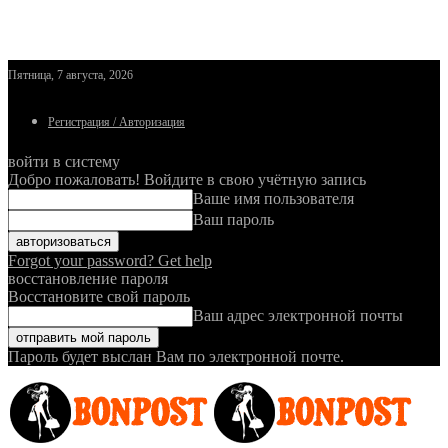
Пятница, 7 августа, 2026
Регистрация / Авторизация
войти в систему
Добро пожаловать! Войдите в свою учётную запись
Ваше имя пользователя
Ваш пароль
Forgot your password? Get help
восстановление пароля
Восстановите свой пароль
Ваш адрес электронной почты
Пароль будет выслан Вам по электронной почте.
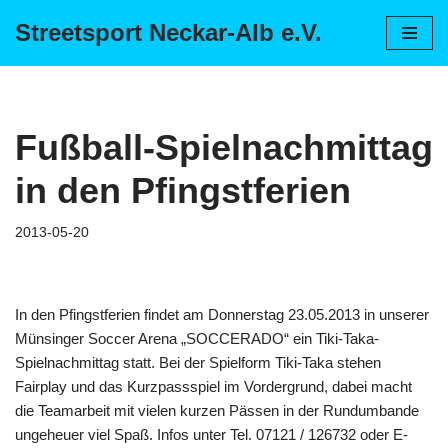
Streetsport Neckar-Alb e.V.
Zum
Inhalt
springen
Fußball-Spielnachmittag
in den Pfingstferien
2013-05-20
In den Pfingstferien findet am Donnerstag 23.05.2013 in unserer
Münsinger Soccer Arena „SOCCERADO“ ein Tiki-Taka-
Spielnachmittag statt. Bei der Spielform Tiki-Taka stehen
Fairplay und das Kurzpassspiel im Vordergrund, dabei macht
die Teamarbeit mit vielen kurzen Pässen in der Rundumbande
ungeheuer viel Spaß. Infos unter Tel. 07121 / 126732 oder E-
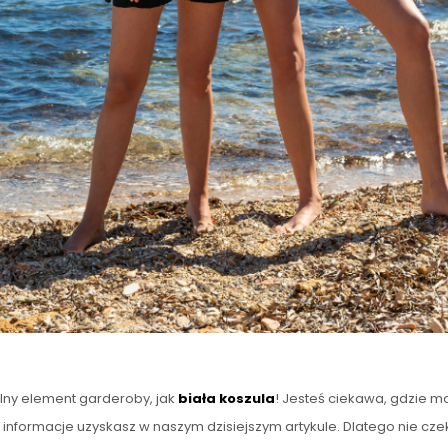
alny element garderoby, jak
biała koszula
! Jesteś ciekawa, gdzie mo
formacje uzyskasz w naszym dzisiejszym artykule. Dlatego nie czekaj d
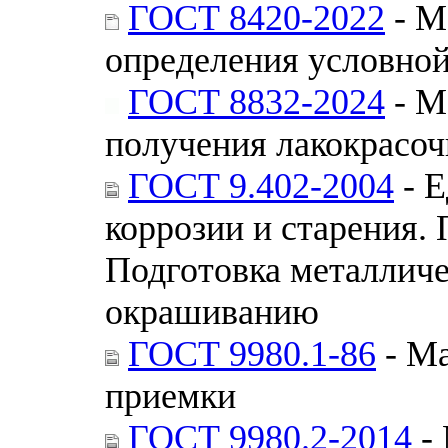
ГОСТ 8420-2022
- М
определения условной
ГОСТ 8832-2024
- М
получения лакокрасоч
ГОСТ 9.402-2004
- Е
коррозии и старения.
Подготовка металличе
окрашиванию
ГОСТ 9980.1-86
- Ма
приемки
ГОСТ 9980.2-2014
- 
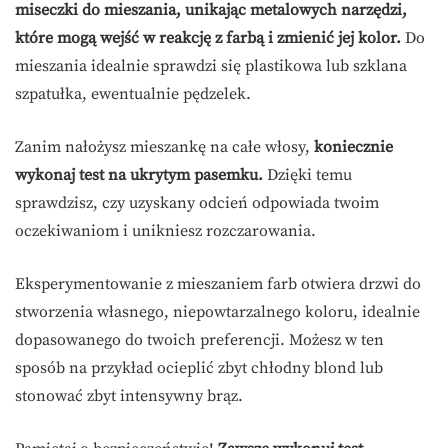
miseczki do mieszania, unikając metalowych narzędzi,
które mogą wejść w reakcję z farbą i zmienić jej kolor.
Do
mieszania idealnie sprawdzi się plastikowa lub szklana
szpatułka, ewentualnie pędzelek.
Zanim nałożysz mieszankę na całe włosy,
koniecznie
wykonaj test na ukrytym pasemku.
Dzięki temu
sprawdzisz, czy uzyskany odcień odpowiada twoim
oczekiwaniom i unikniesz rozczarowania.
Eksperymentowanie z mieszaniem farb otwiera drzwi do
stworzenia własnego, niepowtarzalnego koloru, idealnie
dopasowanego do twoich preferencji. Możesz w ten
sposób na przykład ocieplić zbyt chłodny blond lub
stonować zbyt intensywny brąz.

→ **TASK**
Pictures are to be left out; the records above must be repeated word for word.

→ **EXERCISE RESPONSE**
Пятница, 7 августа, 2026
Регистрация / Авторизация
войти в систему
Добро пожаловать! Войдите в свою учётную запись
Ваше имя пользователя
Ваш пароль
Forgot your password? Get help
восстановление пароля
Восстановите свой пароль
Ваш адрес электронной почты
Пароль будет выслан Вам по электронной почте.
Streetsport Neckar-Alb e.V.
Zum
Inhalt
springen
Fußball-Spielnachmittag
in den Pfingstferien
2013-05-20
In den Pfingstferien findet am Donnerstag 23.05.2013 in unserer
Münsinger Soccer Arena „SOCCERADO“ ein Tiki-Taka-
Spielnachmittag statt. Bei der Spielform Tiki-Taka stehen
Fairplay und das Kurzpassspiel im Vordergrund, dabei macht
die Teamarbeit mit vielen kurzen Pässen in der Rundumbande
ungeheuer viel Spaß. Infos unter Tel. 07121 / 126732 oder E-
alny element garderoby, jak
biała koszula
! Jesteś ciekawa, gdzie mo
formacje uzyskasz w naszym dzisiejszym artykule. Dlatego nie czekaj d
ГОСТ 8420-2022
- М
определения условной
ГОСТ 8832-2024
- М
получения лакокрасоч
ГОСТ 9.402-2004
- Е
коррозии и старения.
Подготовка металличе
окрашиванию
ГОСТ 9980.1-86
- Ма
приемки
ГОСТ 9980.2-2014
- 
miseczki do mieszania, unikając metalowych narzędzi,
które mogą wejść w reakcję z farbą i zmienić jej kolor.
Do
mieszania idealnie sprawdzi się plastikowa lub szklana
szpatułka, ewentualnie pędzelek.
Zanim nałożysz mieszankę na całe włosy,
koniecznie
wykonaj test na ukrytym pasemku.
Dzięki temu
sprawdzisz, czy uzyskany odcień odpowiada twoim
oczekiwaniom i unikniesz rozczarowania.
Eksperymentowanie z mieszaniem farb otwiera drzwi do
stworzenia własnego, niepowtarzalnego koloru, idealnie
dopasowanego do twoich preferencji. Możesz w ten
sposób na przykład ocieplić zbyt chłodny blond lub
stonować zbyt intensywny brąz.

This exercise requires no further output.